## Job item
Would you print the lines below exactly, beginning at the line that has "που εξυπηρετείται ιδίως" and stopping after the line that has "و هرگونه فایل"? Only those lines, and no pictures.

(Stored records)
────

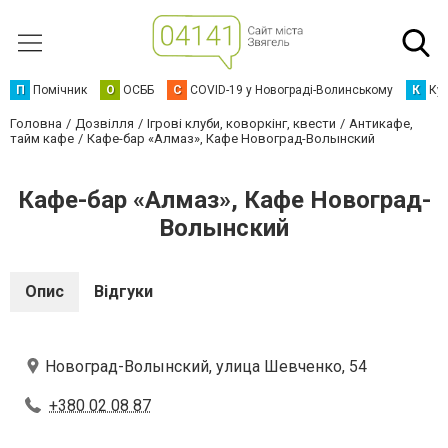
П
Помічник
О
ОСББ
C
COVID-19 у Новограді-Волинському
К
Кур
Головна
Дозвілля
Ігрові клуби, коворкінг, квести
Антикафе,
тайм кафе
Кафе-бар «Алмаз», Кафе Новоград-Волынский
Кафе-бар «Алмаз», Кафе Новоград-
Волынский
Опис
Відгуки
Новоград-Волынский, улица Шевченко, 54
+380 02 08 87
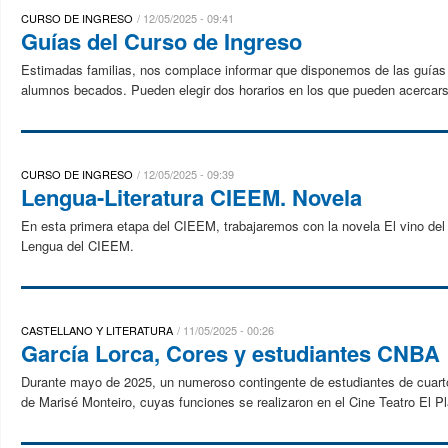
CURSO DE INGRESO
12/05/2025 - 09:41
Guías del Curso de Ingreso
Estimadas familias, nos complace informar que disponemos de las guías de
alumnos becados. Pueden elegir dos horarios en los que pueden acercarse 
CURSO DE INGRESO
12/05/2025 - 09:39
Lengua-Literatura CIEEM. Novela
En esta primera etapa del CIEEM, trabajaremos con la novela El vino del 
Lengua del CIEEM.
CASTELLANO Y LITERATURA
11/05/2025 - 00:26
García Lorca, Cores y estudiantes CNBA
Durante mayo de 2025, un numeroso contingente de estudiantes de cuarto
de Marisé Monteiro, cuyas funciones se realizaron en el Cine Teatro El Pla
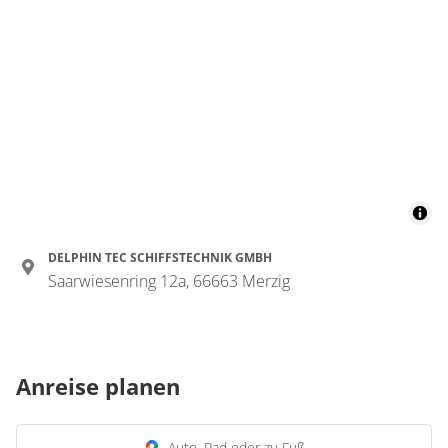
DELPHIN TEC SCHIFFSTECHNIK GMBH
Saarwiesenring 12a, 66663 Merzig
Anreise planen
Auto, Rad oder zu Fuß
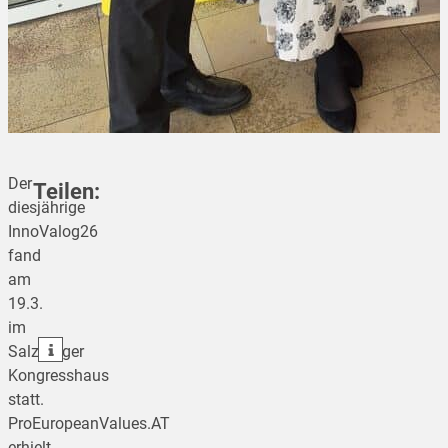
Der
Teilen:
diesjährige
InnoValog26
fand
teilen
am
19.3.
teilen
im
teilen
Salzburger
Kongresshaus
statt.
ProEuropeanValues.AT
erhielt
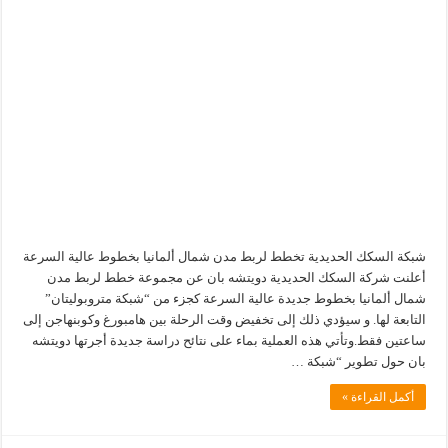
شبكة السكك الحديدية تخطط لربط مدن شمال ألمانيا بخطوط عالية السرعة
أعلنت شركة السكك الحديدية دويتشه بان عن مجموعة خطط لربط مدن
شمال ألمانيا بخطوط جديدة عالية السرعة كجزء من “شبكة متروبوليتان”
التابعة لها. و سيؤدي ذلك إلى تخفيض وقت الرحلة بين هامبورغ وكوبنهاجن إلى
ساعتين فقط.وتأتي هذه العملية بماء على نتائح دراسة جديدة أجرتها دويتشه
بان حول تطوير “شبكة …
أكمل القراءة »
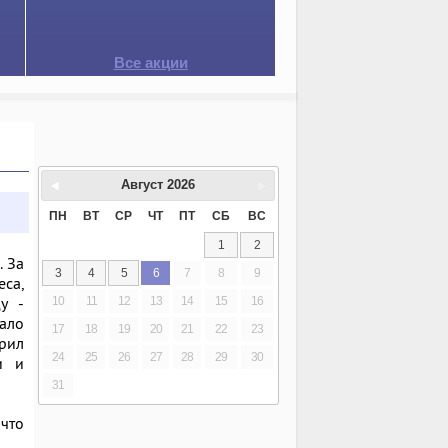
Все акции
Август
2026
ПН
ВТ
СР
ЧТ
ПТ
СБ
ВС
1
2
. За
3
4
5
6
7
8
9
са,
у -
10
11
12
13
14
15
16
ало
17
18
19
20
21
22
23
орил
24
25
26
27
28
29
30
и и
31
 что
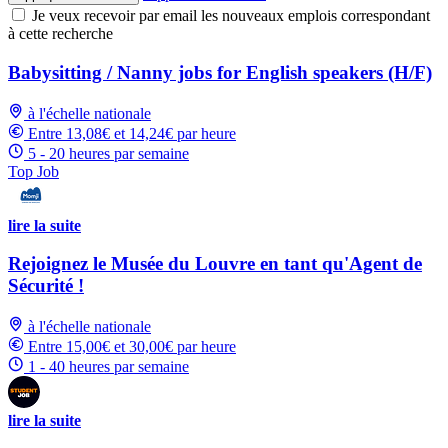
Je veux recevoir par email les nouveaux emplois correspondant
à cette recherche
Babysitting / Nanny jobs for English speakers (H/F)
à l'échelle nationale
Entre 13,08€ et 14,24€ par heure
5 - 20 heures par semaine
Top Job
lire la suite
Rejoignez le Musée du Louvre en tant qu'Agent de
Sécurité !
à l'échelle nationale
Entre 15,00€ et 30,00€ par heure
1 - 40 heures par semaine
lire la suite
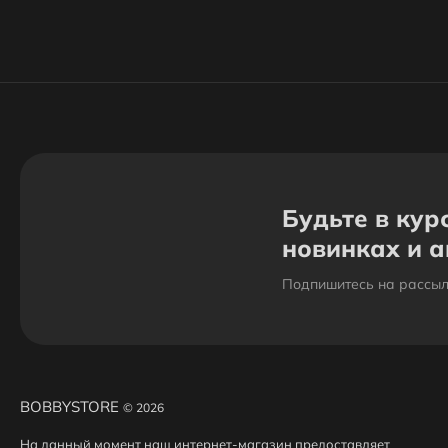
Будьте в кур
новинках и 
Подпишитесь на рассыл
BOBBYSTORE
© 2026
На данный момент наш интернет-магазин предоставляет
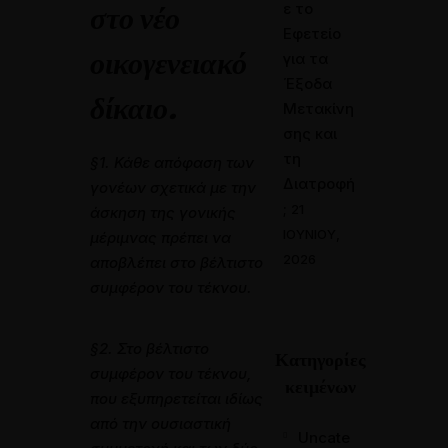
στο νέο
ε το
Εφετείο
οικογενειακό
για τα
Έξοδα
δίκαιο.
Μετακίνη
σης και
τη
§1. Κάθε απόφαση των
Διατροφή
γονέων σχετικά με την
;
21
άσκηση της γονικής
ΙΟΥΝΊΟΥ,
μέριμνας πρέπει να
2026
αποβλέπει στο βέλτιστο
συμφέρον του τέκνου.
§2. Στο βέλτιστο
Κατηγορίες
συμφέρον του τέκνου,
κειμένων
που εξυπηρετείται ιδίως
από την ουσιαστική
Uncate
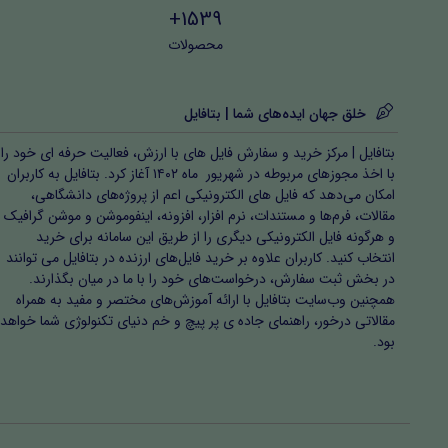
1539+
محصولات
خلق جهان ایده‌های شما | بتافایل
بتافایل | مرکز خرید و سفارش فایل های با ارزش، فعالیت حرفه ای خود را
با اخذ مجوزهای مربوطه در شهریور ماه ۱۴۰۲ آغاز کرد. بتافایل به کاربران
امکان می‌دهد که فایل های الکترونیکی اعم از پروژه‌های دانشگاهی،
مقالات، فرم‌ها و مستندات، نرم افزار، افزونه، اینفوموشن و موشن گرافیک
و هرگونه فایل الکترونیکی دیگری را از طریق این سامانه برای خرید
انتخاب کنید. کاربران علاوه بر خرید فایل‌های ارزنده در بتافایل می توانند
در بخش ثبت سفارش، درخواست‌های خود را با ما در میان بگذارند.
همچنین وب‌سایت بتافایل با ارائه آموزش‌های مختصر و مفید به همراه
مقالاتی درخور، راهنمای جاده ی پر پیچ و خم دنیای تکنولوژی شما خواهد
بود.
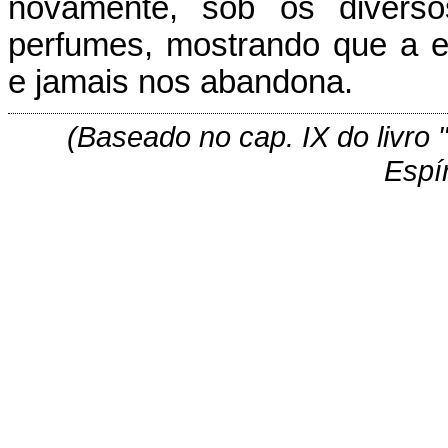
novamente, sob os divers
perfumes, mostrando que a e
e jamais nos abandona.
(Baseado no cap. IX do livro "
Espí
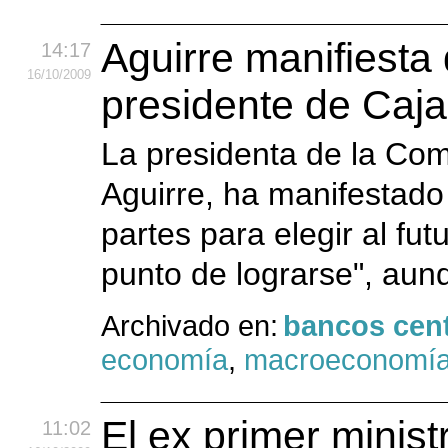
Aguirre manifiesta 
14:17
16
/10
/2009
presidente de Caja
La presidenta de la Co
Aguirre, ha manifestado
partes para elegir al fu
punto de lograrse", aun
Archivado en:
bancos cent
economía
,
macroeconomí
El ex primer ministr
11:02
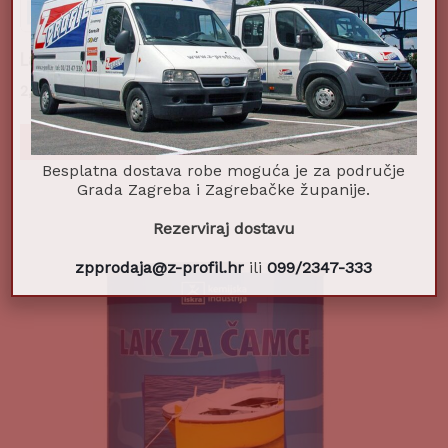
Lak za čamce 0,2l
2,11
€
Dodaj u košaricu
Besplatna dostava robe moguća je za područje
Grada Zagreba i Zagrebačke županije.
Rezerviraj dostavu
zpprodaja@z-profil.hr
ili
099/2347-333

────

## Your response
που εξυπηρετείται ιδίως
από την ουσιαστική
Uncate
1539+
محصولات
خلق جهان ایده‌های شما | بتافایل
بتافایل | مرکز خرید و سفارش فایل های با ارزش، فعالیت حرفه ای خود را
با اخذ مجوزهای مربوطه در شهریور ماه ۱۴۰۲ آغاز کرد. بتافایل به کاربران
امکان می‌دهد که فایل های الکترونیکی اعم از پروژه‌های دانشگاهی،
مقالات، فرم‌ها و مستندات، نرم افزار، افزونه، اینفوموشن و موشن گرافیک
و هرگونه فایل الکترونیکی دیگری را از طریق این سامانه برای خرید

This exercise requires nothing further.